For the data that follows, report how many lines include the string "accounting", and write the number alone.

_Task input:_
• • • • • • •

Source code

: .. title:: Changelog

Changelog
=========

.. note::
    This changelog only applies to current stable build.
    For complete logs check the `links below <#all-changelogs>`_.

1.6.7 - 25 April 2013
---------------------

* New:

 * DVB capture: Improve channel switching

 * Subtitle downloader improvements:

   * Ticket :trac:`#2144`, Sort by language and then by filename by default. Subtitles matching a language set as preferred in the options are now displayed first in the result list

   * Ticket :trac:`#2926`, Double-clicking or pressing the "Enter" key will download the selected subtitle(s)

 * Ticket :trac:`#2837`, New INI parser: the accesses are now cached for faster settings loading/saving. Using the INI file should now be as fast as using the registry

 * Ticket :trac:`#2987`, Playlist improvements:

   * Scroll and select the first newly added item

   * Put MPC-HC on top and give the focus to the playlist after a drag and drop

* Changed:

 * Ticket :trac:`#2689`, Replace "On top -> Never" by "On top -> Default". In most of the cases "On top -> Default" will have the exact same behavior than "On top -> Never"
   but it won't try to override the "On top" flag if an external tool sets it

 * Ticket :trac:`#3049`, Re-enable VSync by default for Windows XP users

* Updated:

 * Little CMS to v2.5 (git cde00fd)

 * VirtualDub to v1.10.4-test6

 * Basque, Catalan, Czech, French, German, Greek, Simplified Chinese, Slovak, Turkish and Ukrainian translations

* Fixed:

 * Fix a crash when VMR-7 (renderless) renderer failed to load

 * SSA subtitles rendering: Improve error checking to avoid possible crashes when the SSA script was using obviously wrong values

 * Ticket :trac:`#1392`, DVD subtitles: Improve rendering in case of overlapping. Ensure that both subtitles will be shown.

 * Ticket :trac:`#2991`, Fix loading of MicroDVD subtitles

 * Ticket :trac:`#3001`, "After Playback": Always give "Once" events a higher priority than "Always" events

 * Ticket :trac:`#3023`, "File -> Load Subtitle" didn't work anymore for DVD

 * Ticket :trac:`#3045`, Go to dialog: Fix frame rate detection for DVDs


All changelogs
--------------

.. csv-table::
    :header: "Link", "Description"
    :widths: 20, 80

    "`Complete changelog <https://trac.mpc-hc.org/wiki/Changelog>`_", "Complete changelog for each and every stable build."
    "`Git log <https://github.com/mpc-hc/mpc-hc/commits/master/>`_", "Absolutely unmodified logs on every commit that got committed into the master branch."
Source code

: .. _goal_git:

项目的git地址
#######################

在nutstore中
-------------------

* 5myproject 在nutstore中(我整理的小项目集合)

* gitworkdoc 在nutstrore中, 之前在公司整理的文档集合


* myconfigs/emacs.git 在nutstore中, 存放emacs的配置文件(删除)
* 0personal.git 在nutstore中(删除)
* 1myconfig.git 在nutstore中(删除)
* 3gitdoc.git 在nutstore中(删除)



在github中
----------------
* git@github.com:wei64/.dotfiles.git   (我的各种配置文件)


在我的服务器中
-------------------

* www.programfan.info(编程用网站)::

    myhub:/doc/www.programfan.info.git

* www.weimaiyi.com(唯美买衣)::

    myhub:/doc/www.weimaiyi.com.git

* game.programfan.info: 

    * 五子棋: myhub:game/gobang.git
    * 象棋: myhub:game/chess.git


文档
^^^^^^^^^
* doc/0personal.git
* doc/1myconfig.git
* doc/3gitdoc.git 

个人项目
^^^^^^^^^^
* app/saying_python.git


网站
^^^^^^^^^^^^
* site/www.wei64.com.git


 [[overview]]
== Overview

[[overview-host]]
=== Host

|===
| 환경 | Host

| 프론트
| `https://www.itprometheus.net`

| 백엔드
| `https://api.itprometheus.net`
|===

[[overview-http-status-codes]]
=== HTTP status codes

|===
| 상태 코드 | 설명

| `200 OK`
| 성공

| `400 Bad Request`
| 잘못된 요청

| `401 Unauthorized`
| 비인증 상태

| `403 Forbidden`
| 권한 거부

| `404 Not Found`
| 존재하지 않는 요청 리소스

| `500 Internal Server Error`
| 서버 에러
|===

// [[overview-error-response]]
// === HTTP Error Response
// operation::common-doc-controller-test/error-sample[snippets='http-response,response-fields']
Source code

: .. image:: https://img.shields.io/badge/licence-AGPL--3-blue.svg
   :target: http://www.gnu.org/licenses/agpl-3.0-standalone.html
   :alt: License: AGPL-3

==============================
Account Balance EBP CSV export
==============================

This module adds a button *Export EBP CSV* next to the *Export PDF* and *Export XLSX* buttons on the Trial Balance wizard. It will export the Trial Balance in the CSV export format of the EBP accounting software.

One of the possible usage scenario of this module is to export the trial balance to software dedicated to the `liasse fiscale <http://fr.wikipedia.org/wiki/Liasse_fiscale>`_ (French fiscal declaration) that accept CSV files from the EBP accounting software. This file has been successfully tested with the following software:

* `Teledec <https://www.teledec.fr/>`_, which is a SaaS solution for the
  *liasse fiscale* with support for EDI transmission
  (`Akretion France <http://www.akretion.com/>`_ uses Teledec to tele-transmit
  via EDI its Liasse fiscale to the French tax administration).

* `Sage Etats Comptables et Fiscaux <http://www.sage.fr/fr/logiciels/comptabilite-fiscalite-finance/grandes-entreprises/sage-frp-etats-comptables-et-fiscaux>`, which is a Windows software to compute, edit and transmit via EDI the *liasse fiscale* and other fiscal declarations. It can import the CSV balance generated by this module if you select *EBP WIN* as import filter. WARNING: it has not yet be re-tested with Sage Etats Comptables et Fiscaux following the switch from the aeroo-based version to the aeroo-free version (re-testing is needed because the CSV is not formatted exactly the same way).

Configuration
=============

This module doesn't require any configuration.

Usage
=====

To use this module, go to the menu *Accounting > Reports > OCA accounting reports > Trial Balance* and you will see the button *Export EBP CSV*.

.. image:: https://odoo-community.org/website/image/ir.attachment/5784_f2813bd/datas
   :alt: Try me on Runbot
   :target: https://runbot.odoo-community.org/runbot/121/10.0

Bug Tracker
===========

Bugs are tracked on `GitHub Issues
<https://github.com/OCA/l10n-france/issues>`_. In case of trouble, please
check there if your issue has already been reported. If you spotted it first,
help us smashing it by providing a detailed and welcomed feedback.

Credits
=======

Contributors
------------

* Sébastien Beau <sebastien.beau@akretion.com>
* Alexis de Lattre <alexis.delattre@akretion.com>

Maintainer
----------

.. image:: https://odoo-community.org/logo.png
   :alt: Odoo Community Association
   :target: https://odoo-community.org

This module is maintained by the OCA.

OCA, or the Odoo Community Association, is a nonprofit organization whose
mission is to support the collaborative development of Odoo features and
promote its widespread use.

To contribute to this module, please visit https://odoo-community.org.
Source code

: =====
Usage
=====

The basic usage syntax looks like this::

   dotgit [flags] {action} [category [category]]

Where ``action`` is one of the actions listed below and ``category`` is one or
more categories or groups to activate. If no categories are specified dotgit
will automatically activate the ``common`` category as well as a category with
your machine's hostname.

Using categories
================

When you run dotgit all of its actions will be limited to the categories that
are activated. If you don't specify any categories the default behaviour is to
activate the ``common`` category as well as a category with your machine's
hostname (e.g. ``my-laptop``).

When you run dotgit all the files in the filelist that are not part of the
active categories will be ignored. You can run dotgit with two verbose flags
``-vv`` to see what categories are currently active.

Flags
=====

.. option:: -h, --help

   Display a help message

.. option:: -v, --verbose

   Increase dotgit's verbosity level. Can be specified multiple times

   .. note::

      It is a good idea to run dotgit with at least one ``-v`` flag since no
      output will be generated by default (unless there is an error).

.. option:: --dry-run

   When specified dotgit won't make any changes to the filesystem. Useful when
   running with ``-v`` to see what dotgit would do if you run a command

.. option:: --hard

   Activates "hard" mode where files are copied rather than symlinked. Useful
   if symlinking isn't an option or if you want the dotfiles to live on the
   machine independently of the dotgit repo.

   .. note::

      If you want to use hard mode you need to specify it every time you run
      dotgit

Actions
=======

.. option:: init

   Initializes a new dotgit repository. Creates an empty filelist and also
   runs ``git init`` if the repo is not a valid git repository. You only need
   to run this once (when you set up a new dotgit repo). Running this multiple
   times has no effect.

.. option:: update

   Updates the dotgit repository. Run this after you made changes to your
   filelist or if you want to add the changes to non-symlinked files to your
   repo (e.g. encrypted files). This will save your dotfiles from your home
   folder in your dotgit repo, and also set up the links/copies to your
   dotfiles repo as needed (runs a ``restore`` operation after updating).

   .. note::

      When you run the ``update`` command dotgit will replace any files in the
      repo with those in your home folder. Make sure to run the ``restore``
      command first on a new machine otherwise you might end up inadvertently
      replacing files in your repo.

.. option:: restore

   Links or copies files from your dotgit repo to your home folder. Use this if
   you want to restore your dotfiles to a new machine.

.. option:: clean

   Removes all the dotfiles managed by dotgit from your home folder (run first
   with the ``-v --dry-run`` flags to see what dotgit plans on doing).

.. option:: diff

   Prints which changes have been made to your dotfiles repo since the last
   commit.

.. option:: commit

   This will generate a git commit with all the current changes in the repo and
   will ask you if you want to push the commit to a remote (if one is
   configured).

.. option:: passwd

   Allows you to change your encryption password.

• • • • • • •

_Response for this exercise:_
3